For years, marketers have implemented psychological tactics in marketing campaigns to influence users to take desired actions.
However, in our “always-connected” culture where people are constantly engaging with internet content, there’s been a blurred line between innocent marketing and manipulation.
With standard marketing tactics, brands are competing for sales. However, the game is slightly changed with social media apps — now, they’re competing for your attention. Since these platforms make the majority of their revenue from advertising sales, these companies have an increased incentive to employ tactics that keep users on their platform for longer periods of time.
So much so that the government is taking notice.
Now, tech companies are using well-researched psychological tactics in the UX to create apps and and websites that are purpose-built to essentially create an “addiction” for their users.
“Prohibit social media companies from using practices that exploit human psychology or brain physiology to substantially impede freedom of choice, to require social media companies to take measures to mitigate the risks of internet addiction and psychological exploitation, and for other purposes.”
What’s in the SMART Act?
Hawley’s SMART Act seeks to ban the following tactics apps and platforms utilize to influence engagement:
Infinite scroll or auto-refill
Elimination of natural stopping points
Auto-play (with the exception of pre-made playlists or music streaming purposes)
Badges and other rewards linked to engagement with the platform
I think most of us can relate to the moment when you click on one Facebook video, and after scrolling for a while, you realize much more time has passed than you had thought.
Because Facebook will automatically scroll to the next video and block your smartphone’s clock from appearing, it’s easy to get lost in hours of video content. This is made even more powerful by Facebook’s advanced algorithm that keeps tabs on what you’re watching to provide recommendations you’d be interested in.
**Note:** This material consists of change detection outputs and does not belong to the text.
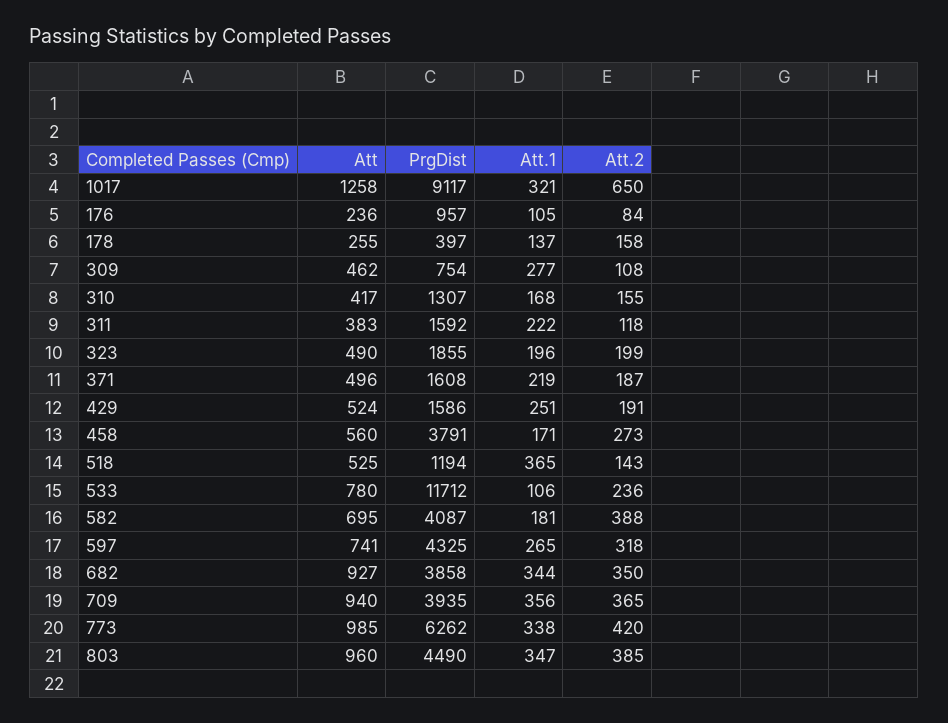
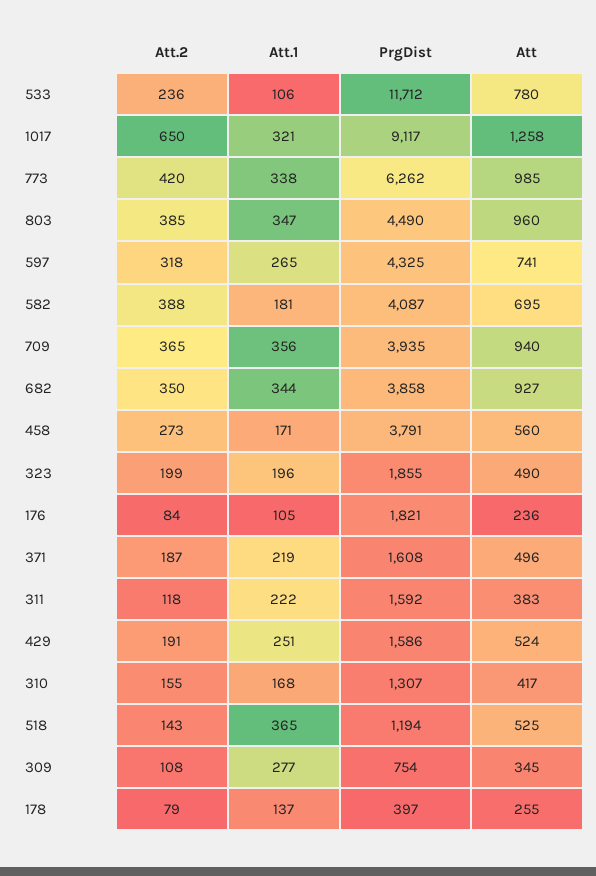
PrgDist, 176: 957 -> 1821
Att.2, 178: 158 -> 79
Att, 309: 462 -> 345

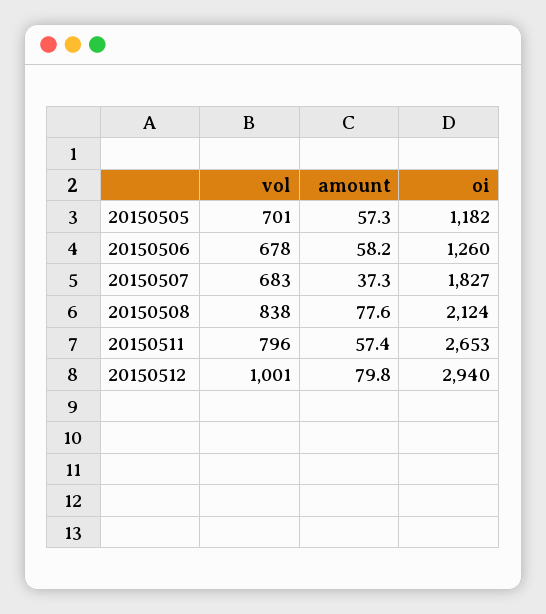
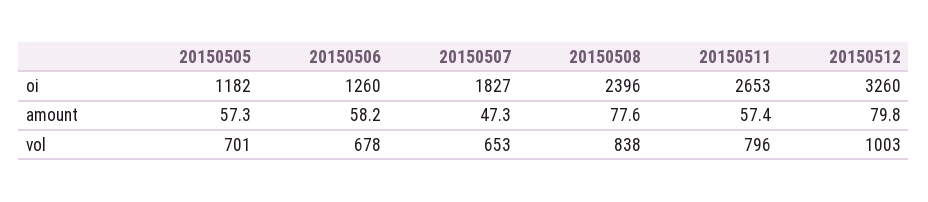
vol, 20150507: 683 -> 653
amount, 20150507: 37.3 -> 47.3
oi, 20150508: 2124 -> 2396
vol, 20150512: 1001 -> 1003
oi, 20150512: 2940 -> 3260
While I do understand that Facebook is doing this to intentionally keep users on the platform longer and why that can be seen as problematic, I’m not going to lie — I really do enjoy the infinite scroll feature, and if it were to go away it's unlikely I'd watch the same amount of video content on the platform.
Beyond Facebook’s auto-scroll, the bill would ban another popular social media feature — Snapstreaks.
If you’re not aware, Snapchat has a feature called Snapstreaks that indicates how many times you and another person have “Snapchatted” each other in a row. For each milestone, you get a new emoji tacked onto your Snapchat friendship.
I don’t personally use it, but some people are really invested in it and have ongoing Snapstreaks dating back years.
But, according to the SMART Act, this feature would be seen as a “badge or reward” for continuous engagement to the platform — meaning that users will return more often than they otherwise would for that reward.
How will the SMART bill affect marketers?
The SMART bill is similar to another Senate bill banning websites from utilizing “Dark Patterns” to manipulate users. Overall, because people now spend so much time on the internet, it should be unlawful to intentionally mislead or manipulate users.
Still, if this bill passes (it's too early to tell the likelihood), it could set a precedent that would certainly shake up the industry, for better or for worse.
As it stands already, platforms are constantly competing with one another to get more engagement time and repeat visits. For marketers, you want to advertise on the platform where people are spending longer amounts of time to increase the chances of reaching your audience.
This increased engagement also allows advertisers to charge more for ads, as more traffic means more views, clicks, and impressions.
If that all goes away, it will be interesting to see how engagement time is affected, and if ad performance drops as a result.
Beyond advertisement purposes, I think there’s a point to be made about the role of social media and internet-connected apps in our modern lives — and that they may have a larger effect on our behavior than we realize.
Putting restrictions in place like this may force marketers to re-evaluate their advertising strategy, and also force them to turn to their own website or apps' UX and see if they’re employing similar tactics.
Engagement is great, but earned engagement is better — and it soon may be required by law to eliminate any attempts to sway user behavior in this way.